+++ MATERIAL TO PROCESS +++

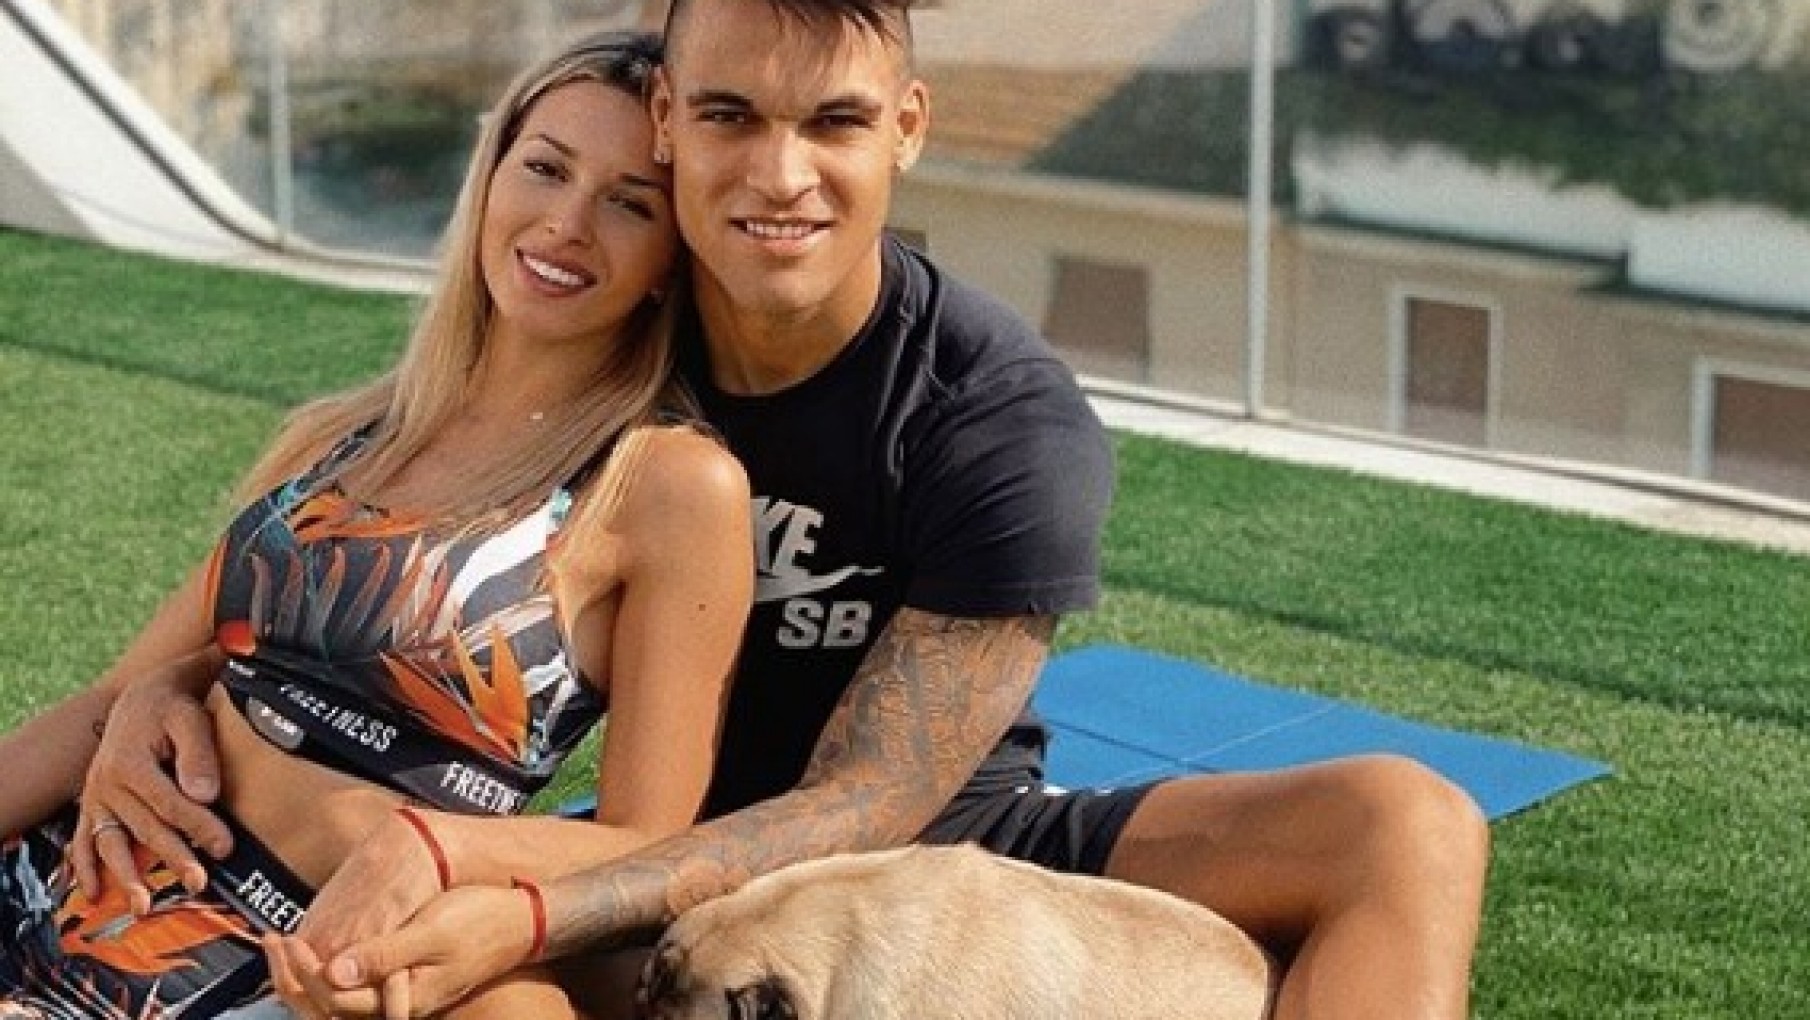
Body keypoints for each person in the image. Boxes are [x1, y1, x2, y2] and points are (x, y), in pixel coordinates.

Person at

+++
+++ MATERIAL TO PROCESS +++

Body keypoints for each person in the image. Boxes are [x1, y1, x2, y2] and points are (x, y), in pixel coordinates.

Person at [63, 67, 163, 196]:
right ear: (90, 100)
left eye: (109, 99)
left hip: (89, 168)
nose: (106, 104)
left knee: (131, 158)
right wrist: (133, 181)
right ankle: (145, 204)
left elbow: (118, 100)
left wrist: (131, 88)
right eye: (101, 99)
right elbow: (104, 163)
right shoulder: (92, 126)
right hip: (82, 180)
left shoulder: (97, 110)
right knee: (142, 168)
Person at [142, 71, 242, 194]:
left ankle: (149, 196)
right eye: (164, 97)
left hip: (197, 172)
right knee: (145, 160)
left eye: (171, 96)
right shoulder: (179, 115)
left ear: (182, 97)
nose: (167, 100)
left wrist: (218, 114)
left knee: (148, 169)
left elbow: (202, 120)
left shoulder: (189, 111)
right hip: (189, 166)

+++
+++ MATERIAL TO PROCESS +++

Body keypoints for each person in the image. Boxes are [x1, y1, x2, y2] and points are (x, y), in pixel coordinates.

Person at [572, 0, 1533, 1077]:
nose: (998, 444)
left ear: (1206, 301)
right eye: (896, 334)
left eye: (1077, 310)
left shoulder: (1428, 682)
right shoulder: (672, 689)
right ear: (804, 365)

+++

REQUIRED WORK >>
Could you reproduce, exactly, every line above from the line with "right knee: (145, 160)" to the line with "right hip: (189, 166)", and no other line? Both ends count.

YOUR RESPONSE >>
right knee: (145, 160)
left eye: (171, 96)
right shoulder: (179, 115)
left ear: (182, 97)
nose: (167, 100)
left wrist: (218, 114)
left knee: (148, 169)
left elbow: (202, 120)
left shoulder: (189, 111)
right hip: (189, 166)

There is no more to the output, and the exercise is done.